The course reading list will include a wide array of selected and suggested authors, artists, thinkers, and cultural producers with the writings of Herbert Marcuse (Eros and Civilization, Essay on Liberation, Counterrevolution and Revolt) introduced throughout as a central thread. It was Marcuse who in his 1937 essay entitled Philosophy and Critical Theory introduced the category of the “critical” as: “that, amidst today’s desperation, indicates that reality that follows the direction given by constructive concepts, which comprehend not only the given reality but simultaneously, its abolition and the new reality that is to follow.” It is perspective on affirmative society and the “critical category” that holds significant relevance today – “in summoning a critique of current conditions and the analysis of their tendencies as to necessarily include future oriented components, with the contexts that transcend the realm of established conditions.”
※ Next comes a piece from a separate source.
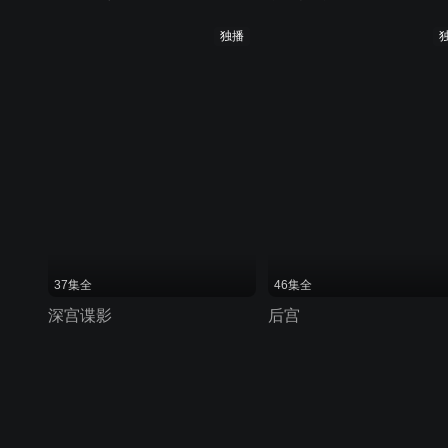
独播
37集全
46集全
深宫谍影
后宫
Diving into the Wreck aspires to promote a larger collective and longer conversation around the consideration of “critical relevance” with respect to and outside one’s studio practice (critical practice/critical engagement) given the widened field of “rage” and a largely dehumanizing backdrop – with a staggering increase in social and economic inequality as well as a rise in and support for authoritarian populist political movements, in the ease with which a vocabulary of narrow ethno-nationalisms is applied, with the emergence of what Adorno foresaw as “authoritarian personalities” who, in turn, expound on racist and xenophobic agendas, with continued violent oppression that calls for a new language in feminism, with the proliferation of racially motivated police violence and incarceration, state violence, and among others prescient issues, the question of human sexuality no longer located, according to the writer and activist Jennifer Finney Boylan, “about who you want to go to bed with, but it’s who you want to go to bed as.”
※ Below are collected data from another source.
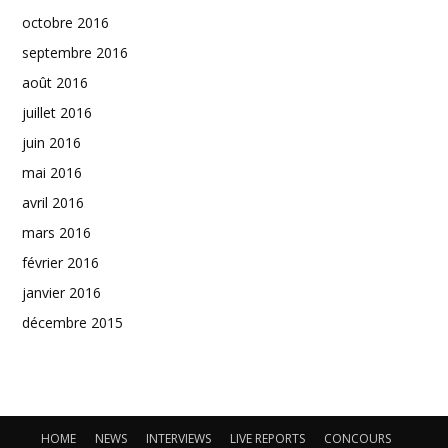
octobre 2016
septembre 2016
août 2016
juillet 2016
juin 2016
mai 2016
avril 2016
mars 2016
février 2016
janvier 2016
décembre 2015
HOME
NEWS
INTERVIEWS
LIVE REPORTS
CONCOURS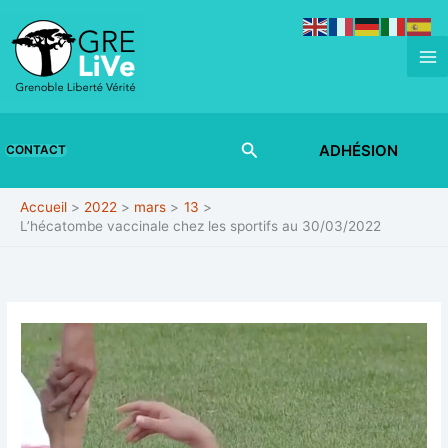
Aller
au
contenu
Rechercher
ADHÉSION
CONTACT
Accueil
2022
mars
13
L’hécatombe vaccinale chez les sportifs au 30/03/2022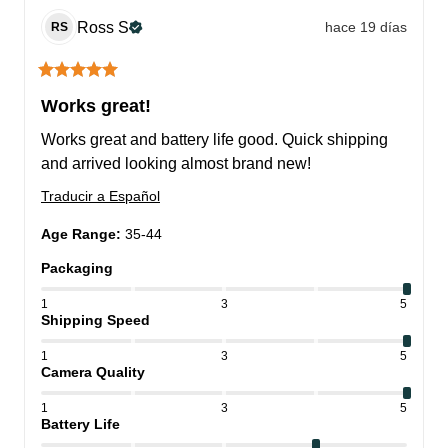
Ross
S
hace 19 días
RS
Works great!
Works great and battery life good. Quick shipping 
and arrived looking almost brand new!
Traducir a Español
Age Range
:
35-44
Packaging
1
3
5
Shipping Speed
1
3
5
Camera Quality
1
3
5
Battery Life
The course will adopt a lecture/seminar approach with eight (8) separate sessions to be held on scheduled Wednesdays throughout the Fall semester and led by Dean and Professor Kuzma with the additional participation of confirmed Visiting Lecturers — Claudia Rankine (poet, essayist playwright, and author of Citizen: An American Lyric), artist Cameron Rowland, artist Walid Raad, cultural critic, historian and performance studies scholar Tavia Nyong’o, philosopher Peter Osborne, among others. Additional individual studio visits by the attending lecturers may be available as the course schedule develops.

Each session will include a 60 to 90-minute presentation followed by a 60 to 90-minute open discussion. Enrolled students must attend each session, have read the requested readings in advance, with the aim to participate in the open discussion following each presentation.